On the final day of exhibition Generation X: 50 Artworks from the Chartwell Collection, join us at Level 4 of Te Papa Tongarewa for the trials, tribulations, and successes of Art School. Chaired by Dr Heather Galbraith, our panel consisting of artists and educators; Huhana Smith, Steve Carr, and Richard Maloy discussing the value of art school and explore how financial and economic factors shaped the art school experience for Generation X students.
Heather Galbraith
Heather Galbraith is a curator, writer and educator. Born in Auckland, she has lived in London, UK and Auckland and Wellington in Aotearoa. She is Professor of Fine Arts and Director Postgraduate within Toi Rauwhārangi College of Creative Arts, Massey University, Wellington.
Heather has held roles including Senior Curator Art at Museum of New Zealand Te Papa Tongarewa, Senior Curator City Gallery Wellington, and inaugural Director/Curator of St Paul Street Gallery, Auckland University of Technology, Auckland. She spent 12 years in London, Great Britain, where she undertook postgraduate studies in curatorial practice at Goldsmiths College, and worked as Exhibitions Organiser at Camden Arts Centre, London.
Steve Carr
Steve was born 1976, Gore (NZ) and lives and works in Christchurch (NZ).
Steve Carr’s work frequently talks about precise moments of transformation. He uses lens-based practices and sculpture to explore and interfere with a range of materials and entities, from apples and watermelons to balloons filled with paint, shuttlecocks, fireworks, and smoke. The artist is often the subject of the change, where he has become half-animal, a strange man-child, and a pre-teen girl. He has turned fire extinguishers into glass, bear rugs into wood, tyres into bouquets, and even himself into popcorn.

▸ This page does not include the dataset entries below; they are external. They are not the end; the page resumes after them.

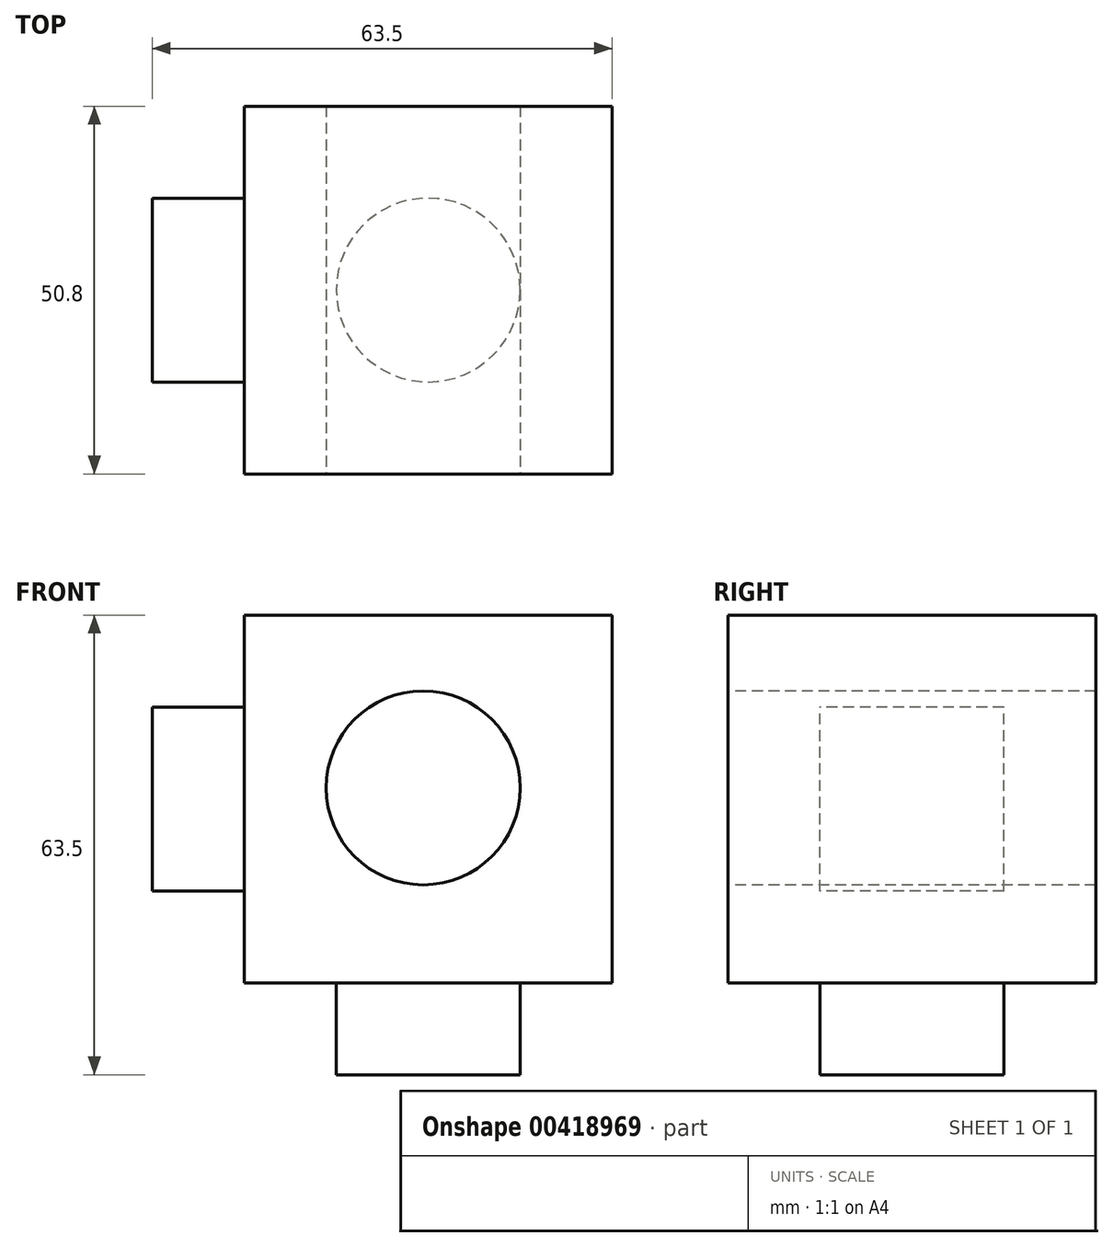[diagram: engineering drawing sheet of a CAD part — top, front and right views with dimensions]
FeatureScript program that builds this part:
annotation { "Feature Type Name" : "Feature", "Feature Type Description" : "" }
export const myFeature = defineFeature(function(context is Context, id is Id, definition is map)
    precondition{}
    {
        {
            var Q0;
            Q0=qCreatedBy(makeId("Front.planeOp"),FACE);
            var sketch = newSketch(context, id + "F0", { "sketchPlane" : qUnion([Q0])});
            skLineSegment(sketch, "E0.bottom", {"start": v(0, 0) * mm, "end": v(-50.8, 0) * mm});
            skLineSegment(sketch, "E0.top", {"start": v(0, 50.8) * mm, "end": v(-50.8, 50.8) * mm});
            skLineSegment(sketch, "E0.left", {"start": v(0, 0) * mm, "end": v(0, 50.8) * mm});
            skLineSegment(sketch, "E0.right", {"start": v(-50.8, 0) * mm, "end": v(-50.8, 50.8) * mm});
            skSolve(sketch);
        }
        {
            var Q0;
            Q0 = qSketchRegion(id + "F0", true);
            extrude(context, id + "F1", {"entities" : qUnion([Q0]), "depth" : 50.8 * mm});
        }
        {
            var Q0;
            Q0=makeQuery(id+"F1.opExtrude","CAP_FACE",FACE,{"disambiguationData":[OSD([sQuery(id+"F0.wireOp",EDGE,"E0.bottom"),sQuery(id+"F0.wireOp",EDGE,"E0.top"),sQuery(id+"F0.wireOp",EDGE,"E0.left"),sQuery(id+"F0.wireOp",EDGE,"E0.right")])],"isStart":false});
            var sketch = newSketch(context, id + "F2", { "sketchPlane" : qUnion([Q0])});
            skCircle(sketch, "E1", {"center": v(-26.1, 26.92) * mm, "radius": 13.4 * mm});
            skSolve(sketch);
        }
        {
            var Q0;
            Q0 = qSketchRegion(id + "F2", true);
            extrude(context, id + "F3", {"entities" : qUnion([Q0]), "operationType" : NewBodyOperationType.REMOVE, "oppositeDirection" : true, "depth" : 61.72 * mm});
        }
        {
            var Q0;
            Q0=makeQuery(id+"F1.opExtrude","SWEPT_FACE",FACE,{"disambiguationData":[OSD([sQuery(id+"F0.wireOp",EDGE,"E0.right")])]});
            var sketch = newSketch(context, id + "F4", { "sketchPlane" : qUnion([Q0])});
            skLineSegment(sketch, "E2.bottom", {"start": v(12.7, 12.7) * mm, "end": v(38.1, 12.7) * mm});
            skLineSegment(sketch, "E2.top", {"start": v(12.7, 38.1) * mm, "end": v(38.1, 38.1) * mm});
            skLineSegment(sketch, "E2.left", {"start": v(12.7, 12.7) * mm, "end": v(12.7, 38.1) * mm});
            skLineSegment(sketch, "E2.right", {"start": v(38.1, 12.7) * mm, "end": v(38.1, 38.1) * mm});
            skSolve(sketch);
        }
        {
            var Q0;
            Q0=makeQuery(id+"F4.imprint","IMPRINT",FACE,{"disambiguationData":[TD([[makeQuery(id+"F4.imprint","IMPRINT",EDGE,{"derivedFrom":sQuery(id+"F4.wireOp",EDGE,"E2.bottom")}),1.0]])]});
            extrude(context, id + "F5", {"entities" : qUnion([Q0]), "operationType" : NewBodyOperationType.ADD, "depth" : 12.7 * mm});
        }
        {
            var Q0;
            Q0=makeQuery(id+"F1.opExtrude","SWEPT_FACE",FACE,{"disambiguationData":[OSD([sQuery(id+"F0.wireOp",EDGE,"E0.bottom")])]});
            var sketch = newSketch(context, id + "F6", { "sketchPlane" : qUnion([Q0])});
            skCircle(sketch, "E3", {"center": v(-25.4, 25.4) * mm, "radius": 12.7 * mm});
            skSolve(sketch);
        }
        {
            var Q0;
            Q0=makeQuery(id+"F6.imprint","IMPRINT",FACE,{"disambiguationData":[TD([[makeQuery(id+"F6.imprint","IMPRINT",EDGE,{"derivedFrom":sQuery(id+"F6.wireOp",EDGE,"E3")}),1.0]])]});
            extrude(context, id + "F7", {"entities" : qUnion([Q0]), "operationType" : NewBodyOperationType.ADD, "depth" : 12.7 * mm});
        }
    });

Carr received a Bachelor of Fine Arts (Sculpture) from the Dunedin School of Fine Arts, Dunedin, in 1998, and 2003, he gained a Master of Fine Arts from Elam School of Fine Arts, Auckland. Carr co-founded Dunedin’s Blue Oyster Art Project Space in 1999. Solo exhibitions in Aotearoa, New Zealand, and Australia include Chasing the Light, National Gallery of Victoria, Melbourne, City Gallery, Wellington (2019) and Christchurch Art Gallery Te Puna o Waiwhetū (2018); A Manual for Small Archives, Centre for Contemporary Photography, Melbourne (2016); Stretching Time, Dunedin Public Art Gallery (2014). Carr’s ongoing Bronze tyre installation In Bloom has been touring New Zealand and Australia since 2020.
Steve has been a Senior Lecturer at the Ilam School of Art since 2016 and is represented by STATION Gallery, Melbourne.
Richard Maloy
Richard Maloy belongs to a generation of artists who upon graduation in the late 1990s, were compelled to find a new artistic language through their inheritance of the competing legacies of the 1960s and 1970s: minimalism, process art, performance and conceptualism. Like these art movements, Maloy’s practice is attuned to the politics of space and time. His multi-disciplinary practice has included sculpture, photography, installation and moving image. His works often drawing on performativity and process in both creation and presentation. Maloy has exhibited major works at the Asia Pacific Triennial, Queensland Art Gallery Gallery of Modern Art, Brisbane, Australia (2012). Encounters, Art Basel Hong Kong (2016) and Freedom Farmers Auckland Art Gallery Toi o Tāmaki (2013). Maloy received a Master’s in Fine Arts from the Elam School of Fine Arts, University of Auckland in 2001 and completed a Fulbright Scholarship based in California in 2010. Maloy is currently a Senior Lecturer in Fine Arts and Programme Leader Undergraduate Studies at School of Fine Arts Whitecliffe Auckland.
Huhana Smith
Huhana (Ngāti Tukorehe, Raukawa ki te Tonga) is an interdisciplinary researcher who engages in major environmental projects about freshwater to marine health and for climate change pressures that beset coastal ancestral lands and related biodiversity for Kuku, Horowhenua; within Aotearoa New Zealand and into the world.
Huhana is also a co-curator who engages in planning and implementing large-scale kaupapa Māori and action-orientated art/design projects with the global/local art/design group called Te Waituhi ā Nuku: Drawing Ecologies. Every activist intervention highlights potential solutions/scenarios to address the many environmental decline problems Māori and all communities face.
Huhana is currently leading projects in Horowhenua-Kāpiti, using mātauranga Māori methods with mapping technologies and sciences, to address climate change concerns for the coastal Tahamata farm of Ngāti Tukorehe. This latest mapping and photogrammetry drone-based project is helping make complex emissions reductions planning visual and accessible to local Māori coastal landholders, with coincidental benefit for wider communities.